§ Task objective
Carry the text on VUzzer forward from its last sentence, writing the part that comes next.

§ Article
/vuzzer

Primary LanguageCApache License 2.0Apache-2.0

VUzzer

About

This Project depends heavily on a modeified version of DataTracker, which in turn depends on LibDFT pintool. It has some extra tags added in libdft. DataTracker original repo https://github.com/m000/dtracker.

Running the VUzzer:

Please see wikiHOWTO.md for a step-by-step procedure to run the VUzzer. This file also contains explanation for most of the options.

Requirements

DataTracker runs on 32bit Linux systems. This limitation is imposed by the current version of libdft. However, the methods of both software are not platform-specific. So, in principle, they can be ported on any platform supported by Intel Pin. The requirements for running DataTracker are:

  • A C++11 compiler and unix build utilities (e.g. GNU Make).
  • A recent (>=2.13) version of Intel Pin. The framework must be present in directory pin inside the VUzzer top directory. A simple way to do so is to create a symbolic link pointing to your pin directory.

§ Data provided
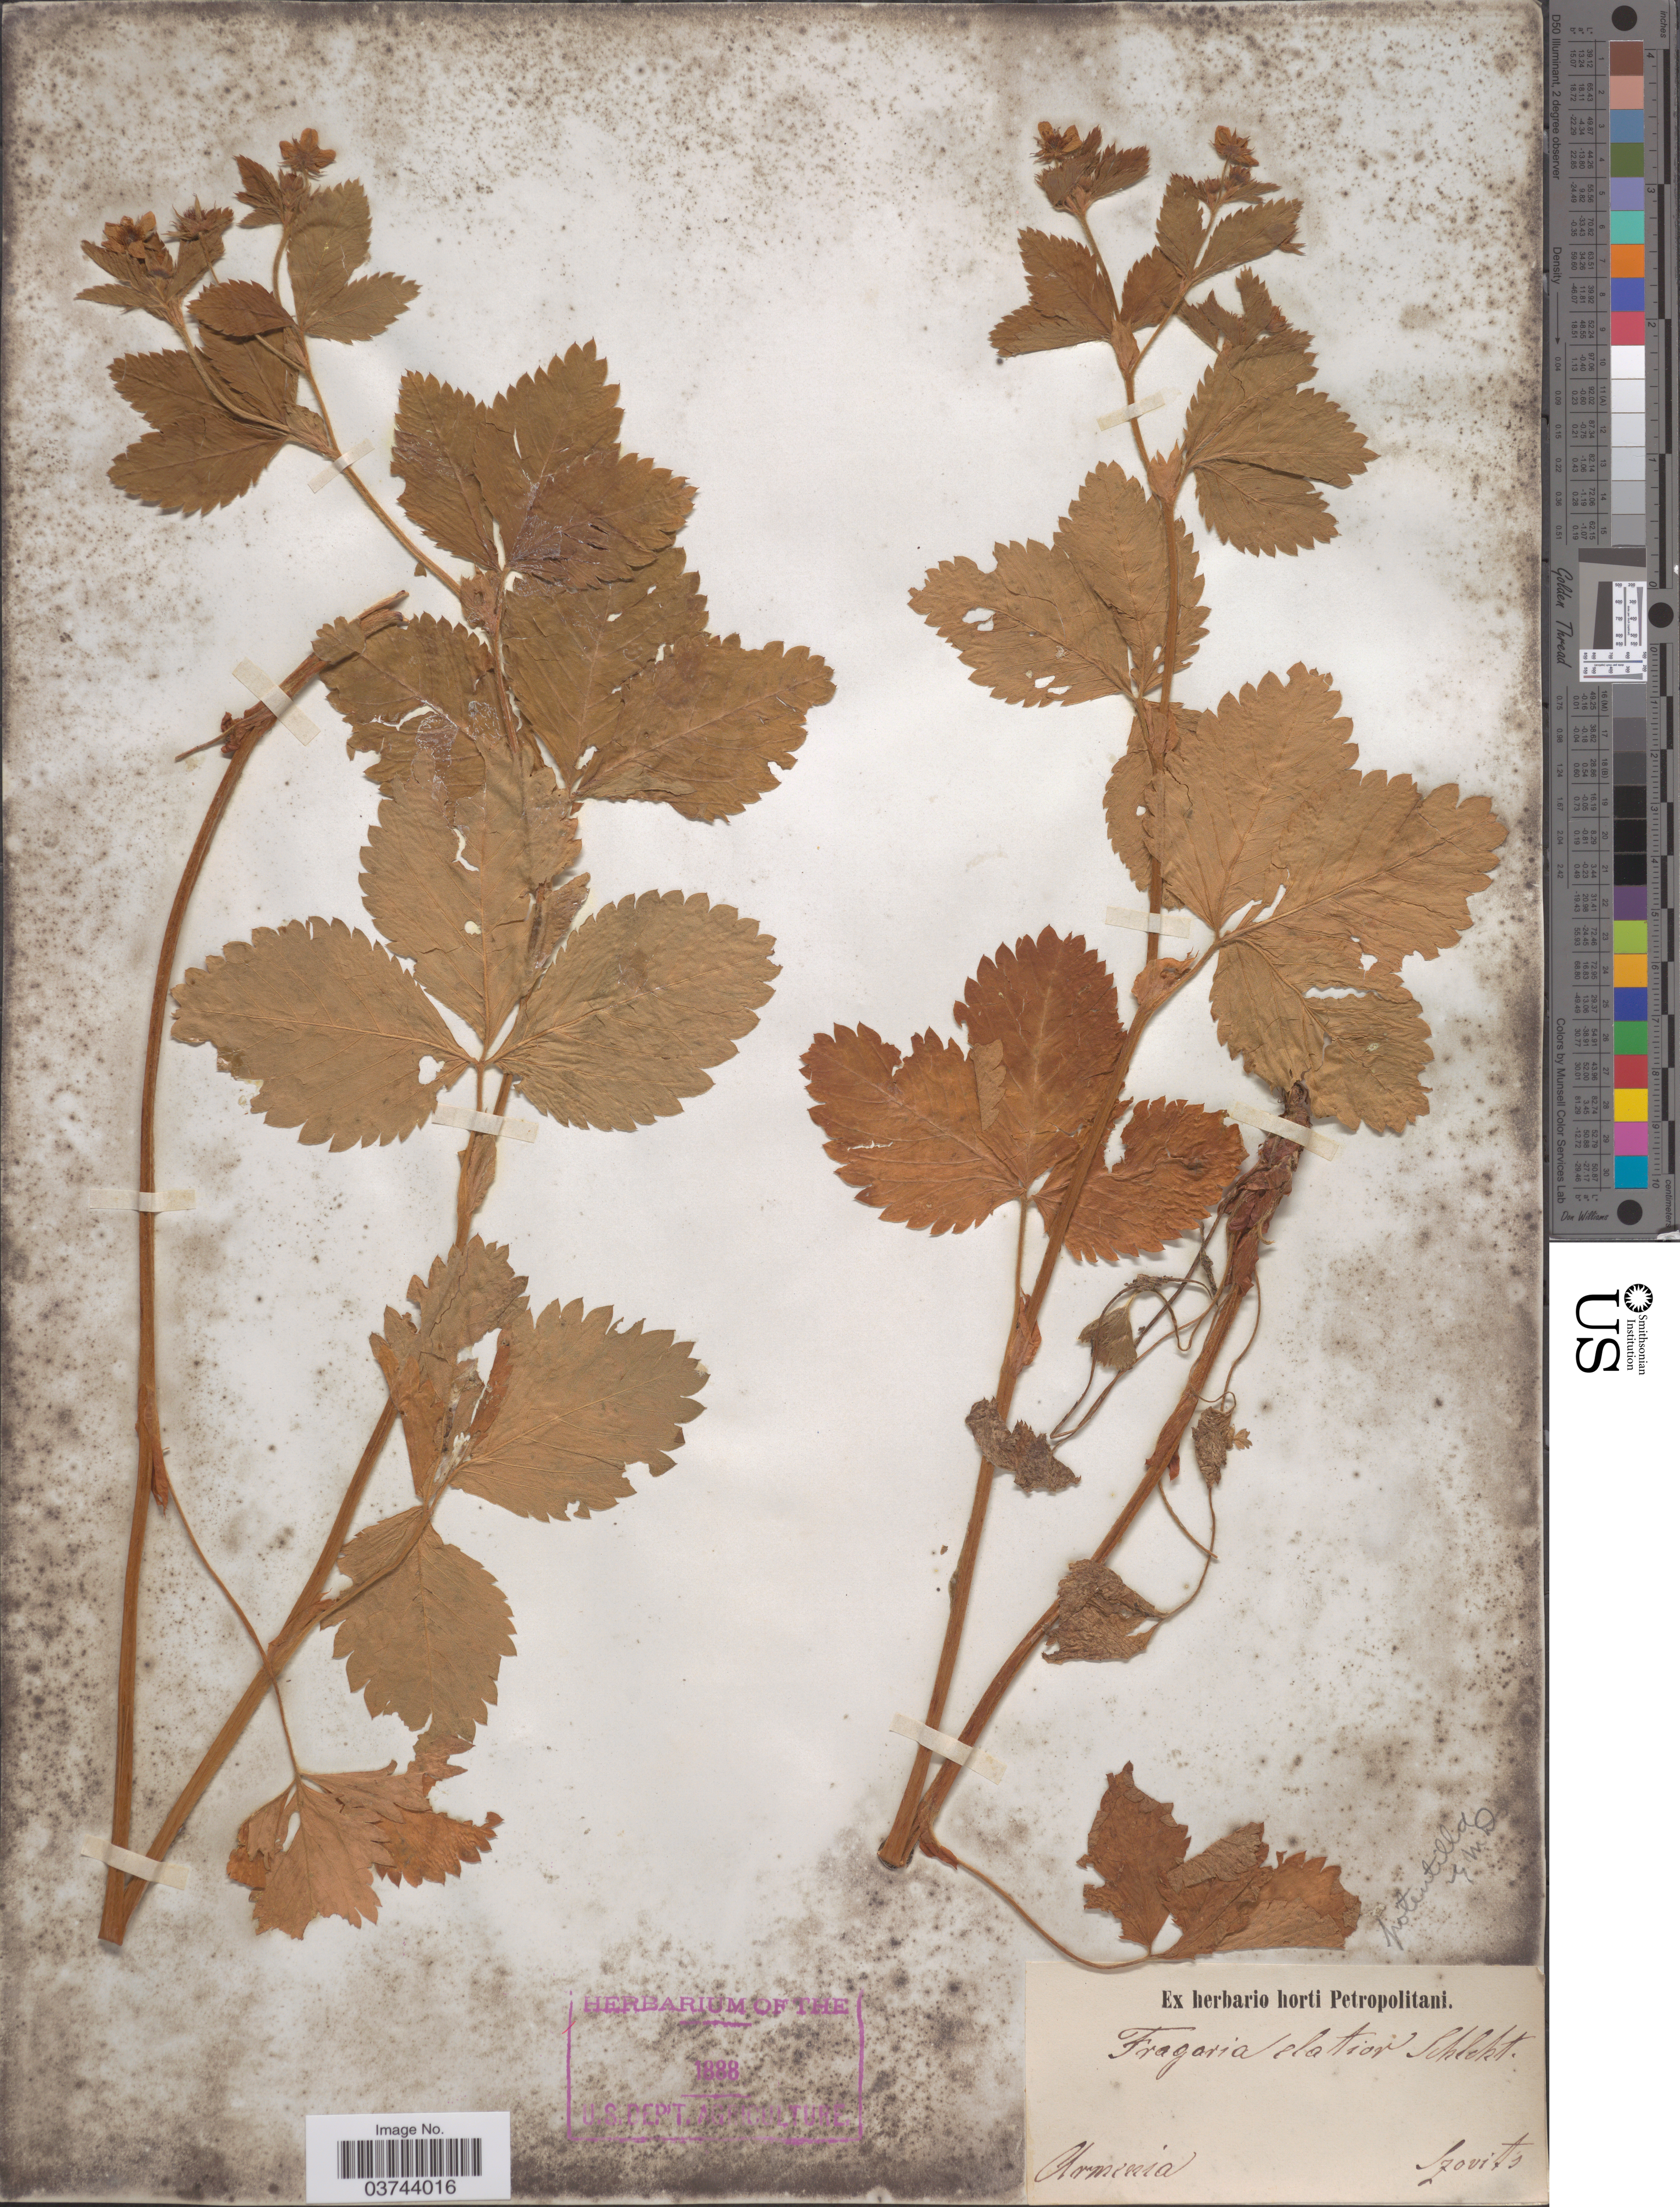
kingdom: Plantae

§ Exercise output
$ cd vuzzer
$ ln -s /path-to-pin-home pin

We have tested VUzzer by running in on VirtualBox, with Ubuntu 14.04 LTS (32-bit), Linux 3.16.0.32 image. It should be noted that with kernel 4.x.y, Pin (2.13) gets panic. We recommend setting up the same environment to use VUzzer. This limitation will be addressed in the future release of VUzzer with 64-bit support.

Installation

First do cd vuzzer and then

export PIN_ROOT=($pwd)/pin

If initially libdft has been made then go to support/libdft/src and do make clean Again in the parent folder execute following

make support-libdft
make
make -f mymakefile

If all above steps were successfull, obj-ia32/dtracker.so and obj-i32/bbcounts2.so will be created. This is Pin tool containing all the instrumentation required to perform taintflow and basic block level tracing.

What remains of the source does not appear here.